#### Required task
Pick up the KVM mailing-list reply below after its last line and write the next part.

Re: [PATCH v8 00/11] KVM: MMU: fast zap all shadow pages

From: Gleb Natapov
Date: Sun Jun 09 2013 - 04:53:56 EST

On Fri, May 31, 2013 at 08:36:19AM +0800, Xiao Guangrong wrote:
> Hi Gleb, Paolo, Marcelo,
> I have putted the potential controversial patches to the latter that are
> patch 8 ~ 10, patch 11 depends on patch 9. Other patches are fully reviewed,
> I think its are ready for being merged. If not luck enough, further discussion
> is needed, could you please apply that patches first? :)
> Thank you in advance!
> Some points are raised during discussion but missed in this version:
> 1) Gleb's idea that skip obsolete pages in the hast list walker
> Unfortunately, it is not safe. There has a window between updating
> valid-gen and reloading mmu, in that window, the obsolete page can
> be used by vcpu, but the guest page table fail to be write-protected
> (since the obsolete page is skipped in mmu_need_write_protect()).
Can you elaborate on how this can happen. valid_gen is updated under
mmu_lock and reloading of mmus happens under the same lock, so for all
other vcpus this should look like atomic thing.

> Instead, we can only skip the zapped-obsolete page
> (is_obsolete_sp(sp) && sp->role.invalid)), the current code has already
> skip them but put the comment around the hash list walker to warn the
> further development.
> 2) Marcelo's comment that obsolete pages can cause the number of shadow page
> greater than the n_max_mmu_pages
> I am not sure this is really a problem, it only exists in the really tiny
> window and the page-reclaim path are able to handle the obsolete pages.
> Furthermore, we can properly reduce n_max_mmu_pages to make that window
> more tiny.
> Anyway, like commit 5d21881432 shows that "the mmu counters are for
> beancounting purposes only", maybe that window is allowed.
> Changlog:
> V8:
> 1): add some comments to explain FIFO around active_mmu_list address
> Marcelo's comments.
> 2): the page-reclaim path may fail to free zapped-obsolete pages pointed
> out by Marcelo, the patchset fixes it by listing all zapped obsolete
> pages on a global list, always free page from that list first.
> 3): address Marcelo's suggestion to move the "zap pages in batch" patch
> to the latter.
> 4): drop the previous patch which introduced
> kvm_mmu_prepare_zap_obsolete_page(), instead, we put the comments
> around hash list walker to warn the user that the zapped-obsolete
> page still live on hash list.

#### Dataset
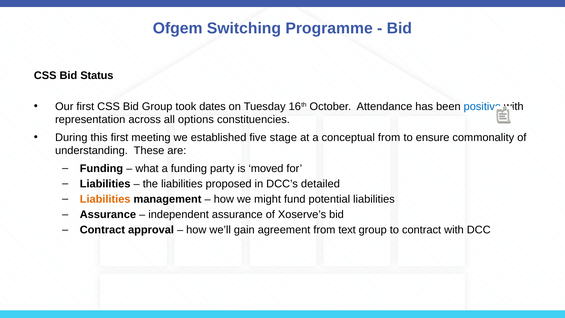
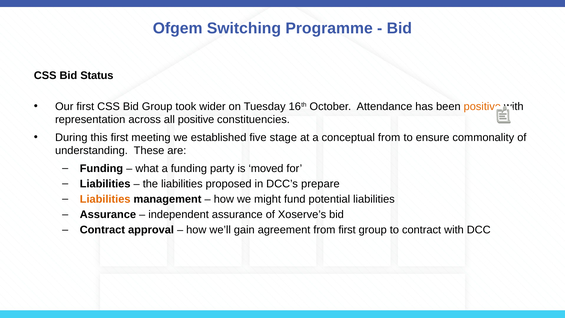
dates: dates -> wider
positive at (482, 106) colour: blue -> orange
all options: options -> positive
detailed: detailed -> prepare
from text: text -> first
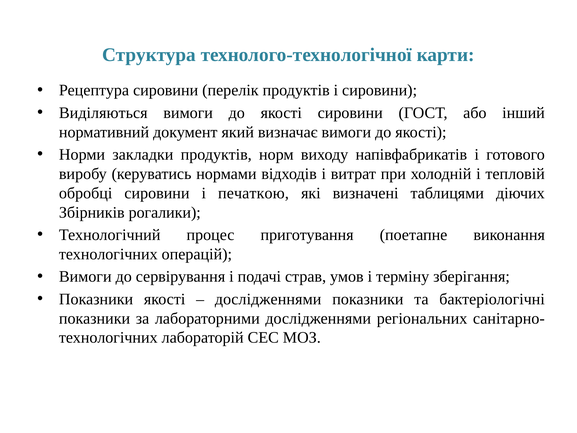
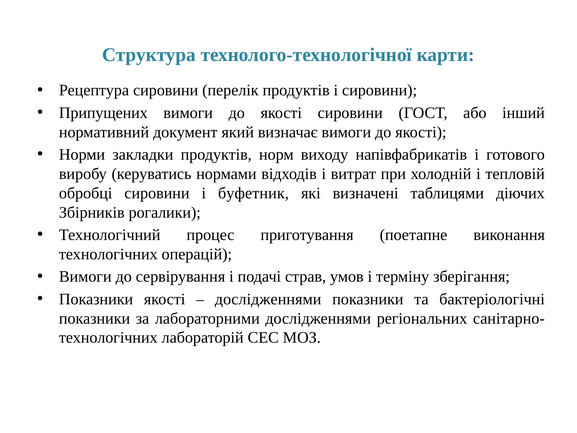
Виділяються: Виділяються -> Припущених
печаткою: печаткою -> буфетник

#### Expected answer
> 5): add the note into the changelog of "zap pages in batch" patch to explain
> the batch number is the speculative value based on Takuya's comments.
> V7:
> 1): separate some optimization into two patches which do not reuse
> the obsolete pages and collapse tlb flushes, suggested by Marcelo.
> 2): make the patch based on Gleb's diff change which reduce
> KVM_REQ_MMU_RELOAD when root page is being zapped.
> 3): remove calling kvm_mmu_zap_page when patching hypercall, investigated
> by Gleb.
> 4): drop the patch which deleted page from hash list at the "prepare"
> time since it can break the walk based on hash list.
> 5): rename kvm_mmu_invalidate_all_pages to kvm_mmu_invalidate_zap_all_pages.
> 6): introduce kvm_mmu_prepare_zap_obsolete_page which is used to zap obsolete
> page to collapse tlb flushes.
> V6:
> 1): reversely walk active_list to skip the new created pages based
> on the comments from Gleb and Paolo.
> 2): completely replace kvm_mmu_zap_all by kvm_mmu_invalidate_all_pages
> based on Gleb's comments.
> 3): improve the parameters of kvm_mmu_invalidate_all_pages based on
> Gleb's comments.
> 4): rename kvm_mmu_invalidate_memslot_pages to kvm_mmu_invalidate_all_pages
> 5): rename zap_invalid_pages to kvm_zap_obsolete_pages
> V5:
> 1): rename is_valid_sp to is_obsolete_sp
> 2): use lock-break technique to zap all old pages instead of only pages
> linked on invalid slot's rmap suggested by Marcelo.
> 3): trace invalid pages and kvm_mmu_invalidate_memslot_pages()
> 4): rename kvm_mmu_invalid_memslot_pages to kvm_mmu_invalidate_memslot_pages
> according to Takuya's comments.
> V4:
> 1): drop unmapping invalid rmap out of mmu-lock and use lock-break technique
> instead. Thanks to Gleb's comments.
> 2): needn't handle invalid-gen pages specially due to page table always
> switched by KVM_REQ_MMU_RELOAD. Thanks to Marcelo's comments.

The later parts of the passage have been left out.